Here is the bottom line: the newly installed Independents cannot achieve their stated aims of action on climate change without Labor’s collaboration, and Labor can’t do it under the current political funding model.
The Independent’s longevity also depends on more community-backed Independents joining them in parliament in the next few elections. That cannot happen if the people who could become those candidates are blocked by major parties with the weight of large bank accounts and infrastructure behind them.
I have personal experience of the difficulties involved. I tried to be one of those candidates in the 2022 election.

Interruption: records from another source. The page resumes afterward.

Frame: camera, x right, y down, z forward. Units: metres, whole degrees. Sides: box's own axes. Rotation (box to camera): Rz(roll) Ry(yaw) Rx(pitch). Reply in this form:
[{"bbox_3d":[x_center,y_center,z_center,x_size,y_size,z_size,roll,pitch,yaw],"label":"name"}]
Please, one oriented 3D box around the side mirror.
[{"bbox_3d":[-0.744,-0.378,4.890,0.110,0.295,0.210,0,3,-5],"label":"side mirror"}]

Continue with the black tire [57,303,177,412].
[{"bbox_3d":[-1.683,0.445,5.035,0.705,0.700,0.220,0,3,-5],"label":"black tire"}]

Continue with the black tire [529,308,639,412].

I started far too late—in January this year—and four months is not nearly long enough to jump through all the bureaucratic hoops deliberately designed to prevent new, independent candidates entering parliament. Even if I’d had a year, I didn’t have the connections, staff, infrastructure, experience, or knowledge—or the money it takes to buy those things—that I needed to get a campaign off the ground.
With three years to plan for the next election, I might be able to do it. Might.
But if there is no effective reform to campaign finance, no amount of time will be enough for me, or any other new Independent, to run a successful bid against the million-dollar candidates selected by large donors.
We were lucky this time.
Holmes à Court supported smart women with conviction and integrity, while Clive Palmer splattered millions of dollars over Queensland and the entire internet to no effect. But if Palmer (or others like him) were taking notes over the last six weeks, we might get a very different result next time.
Campaign finance reform is our only protection from state capture and the whims of billionaires.
If the Teals and Greens want to prove that integrity and climate-change action truly are their guiding lights, campaign finance reform—and the sacrifices they will have to make to get it—must be their first move. Everything else gets much easier after that, and they will have entirely justified the hope for change that swept them into parliament on May 21.
Interesting column, but not quite correct re the Greens who get most of their funding via AEC and small donations. Some large high profile donations is not nearly the same thing as being bank rolled by gambling companies and the fossil fuel industry or Simon Holmes a Court. In a state like WA, the budget for the entire state campaign for the Greens would be the same as a "teal" was getting for one seat, so its really not comparable.
So good, Jane. Well said. Campaign finance reform and truth in political advertising laws are urgently needed.
The odious Palmer pissed away millions in this election, but one can easily see someone a bit smarter doing what he did and it actually working. Democracy for sale.